E foi a minha vez, disse-lhe a razão desta estranha viagem para muitos dos que me conheceram, mesmo para o gerente da agência de viagens, que não estava muito claro se eu não viria antes, com alguma desculpa, falei-lhe dos meus sonhos, das mulheres que amei, das que amei, algumas em silêncio, à distância, de como me sentia vivo por sentir o meu coração bater, por mil e um êxitos e não menos erros,
Disse-lhe que se a vida de alguém pudesse ser medida pelo seu legado, a minha era coberta por mil vidas com a existência da minha dor de cabeça preferida, a minha filha, contei-lhe a minha surpresa quando cheguei à sua ilha, a primeira vez que comi pão de banana, aquele grande caracol que fazem com um molho incrível, o vinho de palma, a cerveja Rosema, uma cerveja que normalmente não leva rótulo, a resignação com que enfrentam dia após dia estas pessoas, o seu povo, o sorriso que lhe dão se parar o tempo suficiente para que eles o olhem nos olhos e não o vejam como apenas mais um turista, mas como mais um ser humano, apenas diferente por causa da cor da sua pele, eu disse-lhe o que senti, há muitos anos atrás, numa parede de pedra, pendurado numa corda fina e gritando todo o tipo de obscenidades, palavrões, insultos, e outras palavras chamadas zombaria, insultos e outras palavras chamadas zombaria, Falei-lhe das noites chuvosas que eu e os meus companheiros caminhávamos, à procura de alguém que estava perdido, do frio que nos chegava em cada uma dessas noites, contei-lhe como nos rimos tanto dos anjos como dos demónios, de quando nos recusávamos a desistir.

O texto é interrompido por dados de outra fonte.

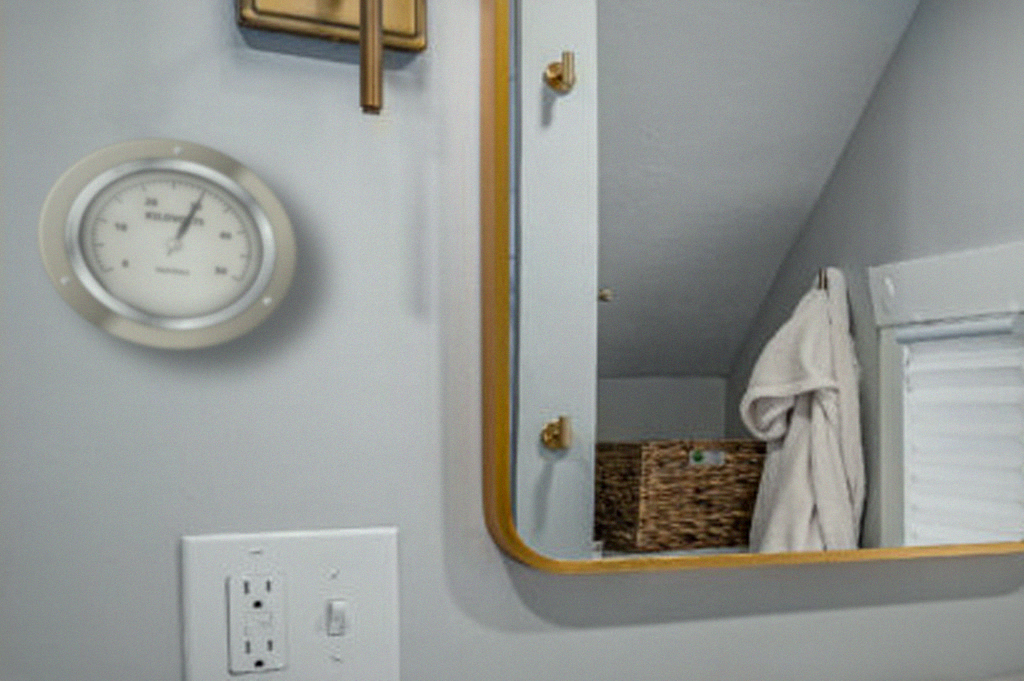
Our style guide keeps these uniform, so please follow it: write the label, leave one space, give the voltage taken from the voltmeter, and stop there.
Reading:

Foram horas suficientes entre nós os dois para ver o sol começar a nascer, o vento já não bramia com a mesma força, as águas começaram a descansar de tanto combate e nós fizemos o nosso caminho de volta para o barco.

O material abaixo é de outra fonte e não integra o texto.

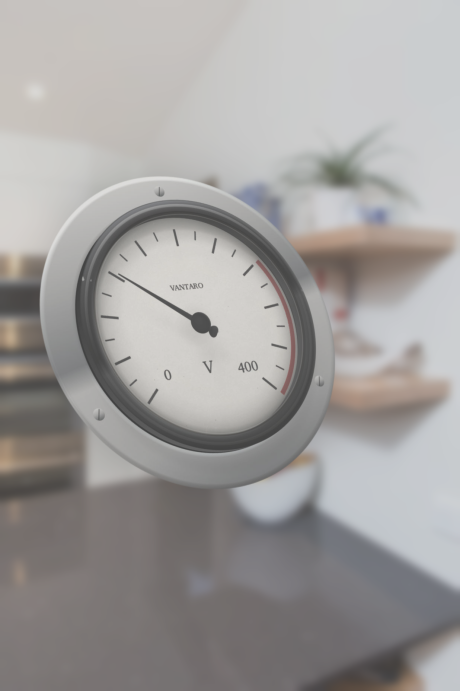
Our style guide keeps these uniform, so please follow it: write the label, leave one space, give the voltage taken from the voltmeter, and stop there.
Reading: 120 V
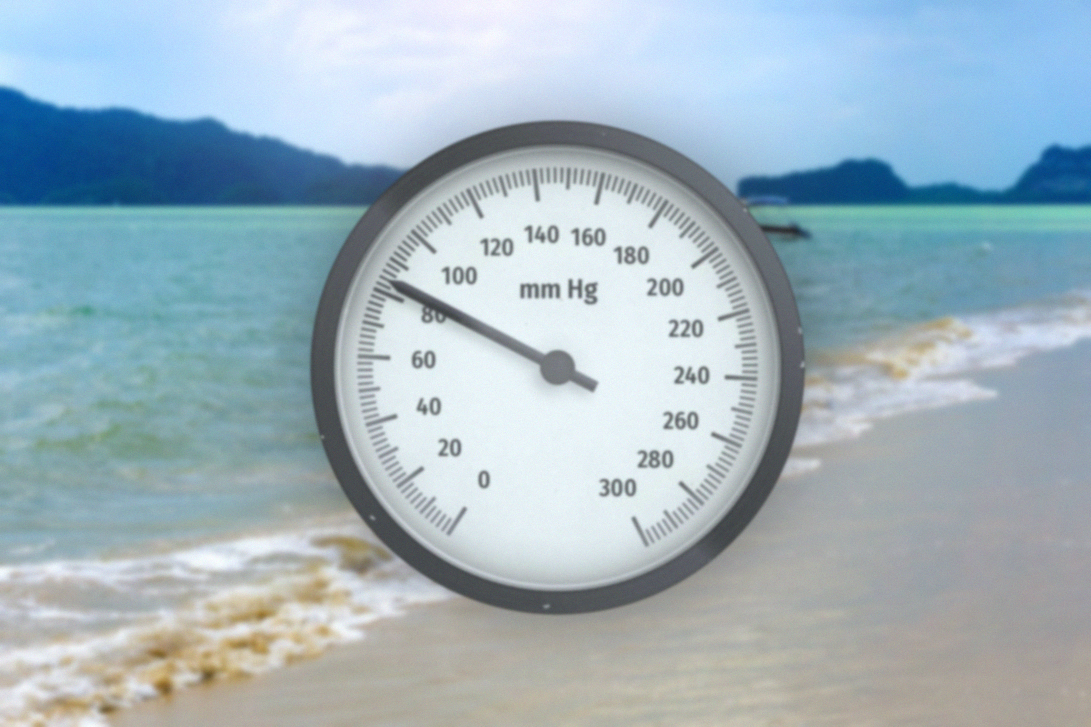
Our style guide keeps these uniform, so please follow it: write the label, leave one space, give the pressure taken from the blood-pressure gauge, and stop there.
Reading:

Fiz a viagem de regresso quase com os olhos fechados, não porque estava com sono por não ter dormido, mas porque reparei como o sol estava a aquecer cada centímetro de mim, mesmo fechando os olhos, a minha mão acariciava a água enquanto navegávamos em direcção à outra margem e, sei que não podem acreditar em mim, mas digo-vos que com a minha mão na água, pensei que podia sentir a vida que, alguns metros abaixo, estava a nadar.
Foi quando chegámos à costa e atracámos que eu não sabia realmente o que fazer, e de facto, o Francisco também não parecia saber o que raio fazer, por isso fizemos o que imagino que todos os homens fazem numa situação semelhante?

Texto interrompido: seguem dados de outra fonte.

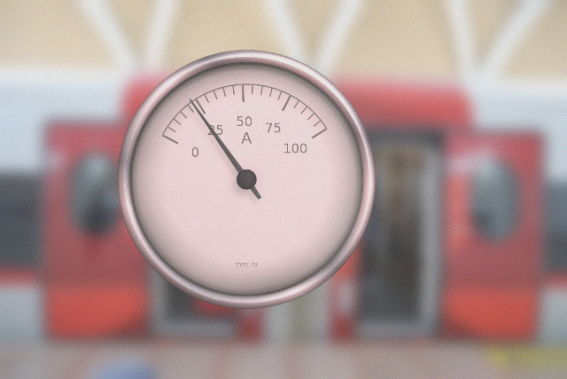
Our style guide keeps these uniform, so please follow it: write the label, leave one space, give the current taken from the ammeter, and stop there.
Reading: 22.5 A
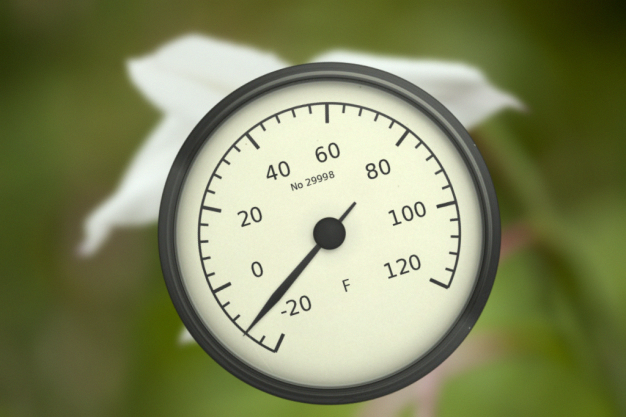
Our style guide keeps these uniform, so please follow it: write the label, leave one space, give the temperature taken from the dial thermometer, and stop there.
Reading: -12 °F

Enfrentámo-nos e apertámos a mão um ao outro.
É bom tabaco, disse-me ele…
O peixe foi incrível, respondi.
Caso não saiba, naquele aperto de mão, havia pressão suficiente para criar um diamante, um baseado no qual dois estranhos tinham partilhado tabaco, peixe, vinho e as experiências que ambos tínhamos vivido e talvez, nunca se atrevessem a contar a mais ninguém.
Deixei a praia, sem olhar para trás, e suponho que ele fez o mesmo para tentar apanhar novamente alguns dos seus frutos do mar, e se queres que eu seja honesto… Nunca deixei de pensar em ti.